Source texts of formatted documents:
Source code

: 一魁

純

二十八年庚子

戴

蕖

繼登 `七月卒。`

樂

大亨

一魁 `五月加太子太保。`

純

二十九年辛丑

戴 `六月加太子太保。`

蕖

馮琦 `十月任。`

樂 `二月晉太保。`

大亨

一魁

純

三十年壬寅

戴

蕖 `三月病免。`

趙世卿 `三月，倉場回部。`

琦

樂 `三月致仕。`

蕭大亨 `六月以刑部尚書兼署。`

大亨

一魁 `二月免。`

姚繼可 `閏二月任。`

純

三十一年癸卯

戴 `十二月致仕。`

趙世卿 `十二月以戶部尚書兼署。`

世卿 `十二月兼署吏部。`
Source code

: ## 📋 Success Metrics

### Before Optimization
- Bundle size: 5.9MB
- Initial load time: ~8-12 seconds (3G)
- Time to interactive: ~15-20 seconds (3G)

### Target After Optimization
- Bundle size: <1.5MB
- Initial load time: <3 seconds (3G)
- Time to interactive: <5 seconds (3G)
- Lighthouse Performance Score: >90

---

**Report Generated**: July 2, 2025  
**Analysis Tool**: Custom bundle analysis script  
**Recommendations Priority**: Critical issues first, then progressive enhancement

Problem statement:
Set down all of the records shown above once more, exactly.

Reply:
Source code

: 一魁

純

二十八年庚子

戴

蕖

繼登 `七月卒。`

樂

大亨

一魁 `五月加太子太保。`

純

二十九年辛丑

戴 `六月加太子太保。`

蕖

馮琦 `十月任。`

樂 `二月晉太保。`

大亨

一魁

純

三十年壬寅

戴

蕖 `三月病免。`

趙世卿 `三月，倉場回部。`

琦

樂 `三月致仕。`

蕭大亨 `六月以刑部尚書兼署。`

大亨

一魁 `二月免。`

姚繼可 `閏二月任。`

純

三十一年癸卯

戴 `十二月致仕。`

趙世卿 `十二月以戶部尚書兼署。`

世卿 `十二月兼署吏部。`
Source code

: ## 📋 Success Metrics

### Before Optimization
- Bundle size: 5.9MB
- Initial load time: ~8-12 seconds (3G)
- Time to interactive: ~15-20 seconds (3G)

### Target After Optimization
- Bundle size: <1.5MB
- Initial load time: <3 seconds (3G)
- Time to interactive: <5 seconds (3G)
- Lighthouse Performance Score: >90

---

**Report Generated**: July 2, 2025  
**Analysis Tool**: Custom bundle analysis script  
**Recommendations Priority**: Critical issues first, then progressive enhancement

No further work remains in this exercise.